Douchiest Doucheface: Mongor
The first of our regs awards, lets give out Douchiest Doucheface.
DoucheyWallnuts gives out the award (click on this link for the 48fps aural experience):
—————-
The Douchiest Doucheface is a signature award, in that without the properly douchie facial expression a douche may go unnoticed, or at least under-appreciated. Let me tells ya, its a real friggin honor to be selected to give this here award.
So, keepin this in mind, this year I focused my attention in lookin for the Douchiest Doucheface amongst our monthly winners and contenders, as these egregious examples of the lowest rung of human existence set the bar (low) for the next generation of human detritus. Detritus, I says.
The year started with the old standard Kissy Lips Face (KLF) being the prevalent mode of expression. But as the year went on we saw a trend towards the blank expression and a look of not-so-mild retardation.
Was this change of expressions due to actual chromosomal damage caused by inhaling too much Axe Body Spray and cheap booze, or was this, “New Face” a willful act on behalf of Douches across the globe; is the Blank Face the new Kissy Lips?
So without further ado, let’s hit it.
January represented the end of the old era, start of the new, with Grover McPocalypse topping three classic douchefaces; Andy Swirlwind, Tony the Curdle and Blender Barry. In years past one of these three f@ckwits would have been candidates for the yearly, but the body odor and scary demeanor of Grover scared the Kissy Lips face off of every douche in the country.

Provided information:
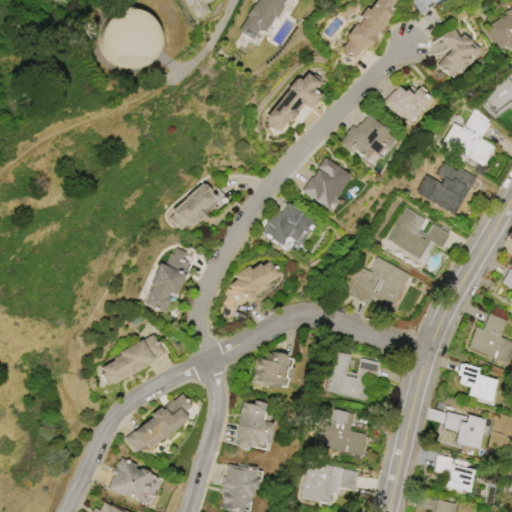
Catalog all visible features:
building: (423, 4)
building: (425, 4)
building: (194, 7)
building: (195, 8)
building: (258, 16)
building: (256, 18)
building: (366, 26)
building: (366, 26)
building: (501, 30)
building: (502, 31)
building: (128, 39)
road: (189, 44)
building: (454, 51)
building: (452, 52)
building: (499, 95)
building: (499, 95)
building: (292, 100)
building: (291, 101)
building: (403, 102)
building: (405, 103)
road: (77, 127)
building: (364, 137)
building: (469, 138)
building: (470, 138)
building: (364, 139)
building: (324, 183)
building: (440, 188)
building: (440, 189)
building: (190, 206)
building: (193, 206)
building: (283, 224)
building: (284, 226)
building: (414, 234)
building: (414, 234)
road: (224, 250)
building: (165, 279)
building: (164, 281)
building: (508, 283)
building: (508, 283)
building: (248, 284)
building: (377, 284)
building: (247, 285)
building: (380, 285)
building: (491, 339)
building: (492, 340)
road: (426, 348)
road: (219, 358)
building: (128, 360)
building: (128, 360)
building: (267, 370)
building: (272, 370)
building: (348, 375)
building: (348, 376)
building: (474, 382)
building: (474, 382)
building: (434, 415)
building: (156, 424)
building: (157, 424)
building: (250, 425)
building: (251, 426)
building: (463, 428)
building: (464, 429)
building: (339, 434)
building: (340, 434)
building: (453, 472)
building: (453, 473)
building: (126, 479)
building: (324, 481)
building: (325, 481)
building: (132, 482)
building: (235, 487)
building: (236, 487)
building: (443, 506)
building: (443, 506)
building: (102, 508)
building: (108, 508)
building: (300, 511)
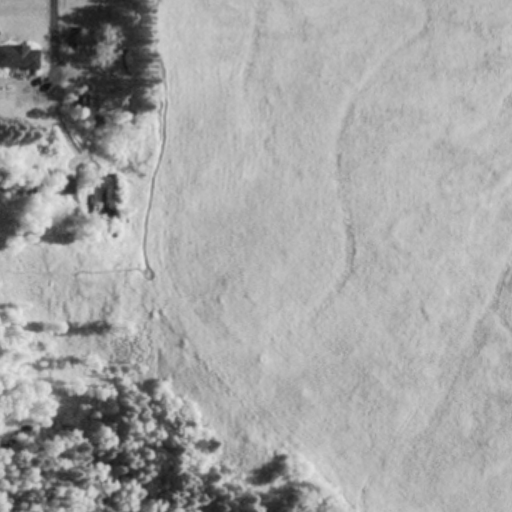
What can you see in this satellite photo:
building: (16, 57)
building: (75, 102)
building: (60, 186)
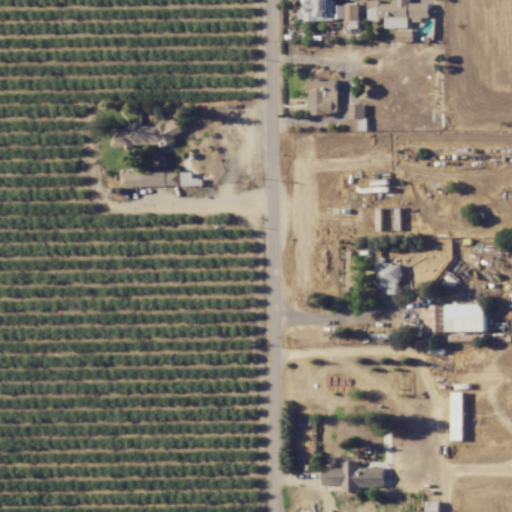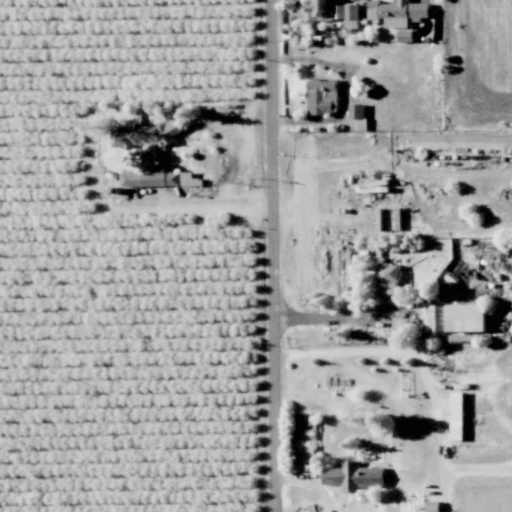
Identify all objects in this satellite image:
building: (328, 10)
building: (397, 12)
building: (323, 96)
building: (357, 111)
building: (145, 134)
building: (151, 179)
building: (191, 179)
road: (213, 199)
road: (273, 255)
building: (388, 275)
road: (331, 317)
building: (458, 317)
building: (354, 476)
building: (433, 506)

Exercises to complete:
1. Answer these questions about the Douchiest Doucheface text:
(a) Who gives out the award?
(b) Which facial expression was prevalent at the start of the year?
(c) Who topped the three classic douchefaces in January?
2. Carry the Douchiest Doucheface text forward from its last sentence, in the same voice.
The lines are separate material with no connection to the Douchiest Doucheface text.

Task-by-task outputs:
1.
(a) DoucheyWallnuts.
(b) The Kissy Lips Face (KLF).
(c) Grover McPocalypse.

2.
Voguegina (May) – Nuance thy name is Voguegina. The slight drawing in of the cheeks gives this douchebag of the month contender a smarmy quality that makes you want to punch him until the flesh on his face resembles Jenna Jameson’s Zool after Tito Ortiz gets done with her. Zool, I says.
Sleepy Jerkenstein (April) – Jerkenstein gave a drug-addled flavor to the Blank Face. Huffing no doubt contributes to Sleepy’s expression as much as punching it would assuage the feelings of hatred and disgust you have for him. Assuage, I says.
Orangudan (May) – Orangudan sprouted from an abscess that formed on Tendon Ted’s hip that was the result of too many steroid injections in that site. His variety of the Blank Face is the Gas Face. And if you ever have the displeasure of speaking to Orangudan you will find that he makes as much sense as do the lyrics of the song of the same name, by 3rd Bass. “A box of Newports, and Puma sweats (“Damn!”)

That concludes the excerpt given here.